Which brings me to today’s word of the day—a word that the Apostle Paul would have been very familiar with: “shalom.” You may know the word “shalom,” it’s a Hebrew word. If you’ve ever visited the Holy Land or met someone who spoke Hebrew, “shalom” is (on one level) how they say “howdy.” One could say that “shalom” means “peace,” but it means so much more. The Old Testament describes God as Shalom, so in a sense, it’s a name of God. “Shalom,” in its fuller sense, means peace; but it also means harmony, wholeness, completeness, prosperity, welfare, and tranquility. I think “shalom” is the Hebrew word Paul has in mind when he writes to us about peace. It is that same gift of healing and wholeness that God has had in mind for creation since the beginning. The shalom we find in Jesus is the restoration of what God has had in mind all along.

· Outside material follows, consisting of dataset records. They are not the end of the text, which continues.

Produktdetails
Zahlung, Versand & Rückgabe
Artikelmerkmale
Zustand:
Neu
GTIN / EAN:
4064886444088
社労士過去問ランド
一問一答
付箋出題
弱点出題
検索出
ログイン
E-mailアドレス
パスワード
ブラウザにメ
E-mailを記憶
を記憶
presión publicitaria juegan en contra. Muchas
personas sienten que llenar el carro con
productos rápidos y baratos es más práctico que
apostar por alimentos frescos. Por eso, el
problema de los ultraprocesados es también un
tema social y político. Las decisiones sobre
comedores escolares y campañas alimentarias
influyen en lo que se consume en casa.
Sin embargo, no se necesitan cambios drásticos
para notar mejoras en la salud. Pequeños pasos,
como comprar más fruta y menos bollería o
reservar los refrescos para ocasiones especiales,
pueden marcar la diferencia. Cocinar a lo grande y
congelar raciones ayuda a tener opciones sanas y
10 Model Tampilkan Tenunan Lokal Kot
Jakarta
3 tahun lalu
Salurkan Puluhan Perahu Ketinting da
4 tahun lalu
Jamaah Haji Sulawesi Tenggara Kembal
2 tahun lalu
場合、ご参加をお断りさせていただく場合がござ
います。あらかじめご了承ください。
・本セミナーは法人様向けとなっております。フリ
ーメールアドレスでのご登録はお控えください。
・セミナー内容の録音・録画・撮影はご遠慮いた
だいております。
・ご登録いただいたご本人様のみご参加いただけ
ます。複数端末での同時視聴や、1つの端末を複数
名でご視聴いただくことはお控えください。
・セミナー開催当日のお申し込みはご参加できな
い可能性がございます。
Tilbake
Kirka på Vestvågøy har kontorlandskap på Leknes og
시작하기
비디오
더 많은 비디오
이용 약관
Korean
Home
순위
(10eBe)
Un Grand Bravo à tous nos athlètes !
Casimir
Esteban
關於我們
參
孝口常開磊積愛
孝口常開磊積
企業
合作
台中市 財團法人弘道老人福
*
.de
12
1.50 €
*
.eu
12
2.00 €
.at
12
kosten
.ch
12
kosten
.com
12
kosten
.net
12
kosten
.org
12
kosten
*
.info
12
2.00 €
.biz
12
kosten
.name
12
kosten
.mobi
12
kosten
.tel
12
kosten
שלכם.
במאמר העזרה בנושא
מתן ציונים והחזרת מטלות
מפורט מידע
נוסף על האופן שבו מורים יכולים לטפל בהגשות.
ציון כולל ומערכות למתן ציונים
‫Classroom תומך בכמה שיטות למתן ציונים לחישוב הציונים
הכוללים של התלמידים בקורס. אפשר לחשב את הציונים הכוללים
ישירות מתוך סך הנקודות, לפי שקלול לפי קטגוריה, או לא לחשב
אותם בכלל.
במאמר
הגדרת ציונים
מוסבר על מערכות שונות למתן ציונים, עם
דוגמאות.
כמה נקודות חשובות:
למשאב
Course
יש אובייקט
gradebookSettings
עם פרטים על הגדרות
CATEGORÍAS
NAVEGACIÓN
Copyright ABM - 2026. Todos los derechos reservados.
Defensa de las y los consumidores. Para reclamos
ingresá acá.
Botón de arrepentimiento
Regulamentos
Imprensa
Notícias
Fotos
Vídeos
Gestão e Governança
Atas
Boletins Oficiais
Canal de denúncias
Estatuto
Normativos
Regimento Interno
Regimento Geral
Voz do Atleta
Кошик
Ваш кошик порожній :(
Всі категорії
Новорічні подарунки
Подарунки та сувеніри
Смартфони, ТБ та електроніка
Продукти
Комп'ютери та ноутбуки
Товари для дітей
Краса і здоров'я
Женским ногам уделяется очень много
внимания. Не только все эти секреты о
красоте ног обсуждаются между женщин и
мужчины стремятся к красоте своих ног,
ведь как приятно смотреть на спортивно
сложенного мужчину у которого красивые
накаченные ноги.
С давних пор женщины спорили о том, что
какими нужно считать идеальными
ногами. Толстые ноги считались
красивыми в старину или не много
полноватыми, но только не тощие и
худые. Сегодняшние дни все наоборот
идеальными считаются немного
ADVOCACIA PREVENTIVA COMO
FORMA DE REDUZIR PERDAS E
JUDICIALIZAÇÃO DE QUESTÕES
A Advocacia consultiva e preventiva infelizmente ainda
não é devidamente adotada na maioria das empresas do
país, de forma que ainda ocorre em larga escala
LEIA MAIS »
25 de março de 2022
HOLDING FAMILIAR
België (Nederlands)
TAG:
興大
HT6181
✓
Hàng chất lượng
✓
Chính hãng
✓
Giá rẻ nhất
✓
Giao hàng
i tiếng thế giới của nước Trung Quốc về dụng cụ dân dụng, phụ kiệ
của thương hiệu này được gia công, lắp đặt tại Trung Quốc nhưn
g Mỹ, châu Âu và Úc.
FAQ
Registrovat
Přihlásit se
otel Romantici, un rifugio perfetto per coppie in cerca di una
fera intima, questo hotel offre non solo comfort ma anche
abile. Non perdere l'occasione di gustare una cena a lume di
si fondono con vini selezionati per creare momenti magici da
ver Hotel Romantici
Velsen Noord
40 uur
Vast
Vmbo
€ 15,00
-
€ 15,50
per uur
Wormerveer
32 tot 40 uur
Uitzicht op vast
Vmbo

I mentioned during “God Sightings,” wearing my shirt to a meeting the other day. What I didn’t mention was what the meeting was about. Over the past few months, I’ve been meeting with people from all over La Plata County who want to reduce problem behaviors, especially among young people. These meetings include health care workers, social workers, non-prophets, teachers, librarians, and even just concerned citizens; all coming together to work towards making our communities healthier. What I don’t see much at these meetings are other church people. I’m working on it; I’ve made some invitations, but getting pastors to meetings like these is like herding cats.
I know why. The problem is it seems like just another meeting, and pastors have a lot of meetings. The problem is, when you go to one of these meetings, no one seems to be led to Jesus or joining the church. The problem is, we’ve lost sight of what it means to be the Church our Savior calls us to be. If the church is a building where a few of us gather once a week, then working to make the community healthier is not our job; if the church is a place, then our job is to maintain the place. But if the Church is people, living in the reality of the shalom we share between God and one another, then bringing that shalom into this world is central in what we are called to do.
Don’t get me wrong: I love this place. I love the 120 year-old heritage that we celebrate this year. Did you know I keep a model of this church in my front yard? They were looking for it on the 4th of July and I guess no one knew that it had gotten moved to my house a couple of years ago. It’s getting a little run-down, so we need to give it a little love before Heritage Days, but I love having it there; I love it because I love this building and what it represents. But let’s be clear: this building is not the dwelling place of God, you are. You who were once far off, aliens and strangers, now carry the very shalom of God with you, wherever you go. May the Spirit of God work in us to bring that same peace, healing, and wholeness as we seek to be the Church our Savior calls us to be.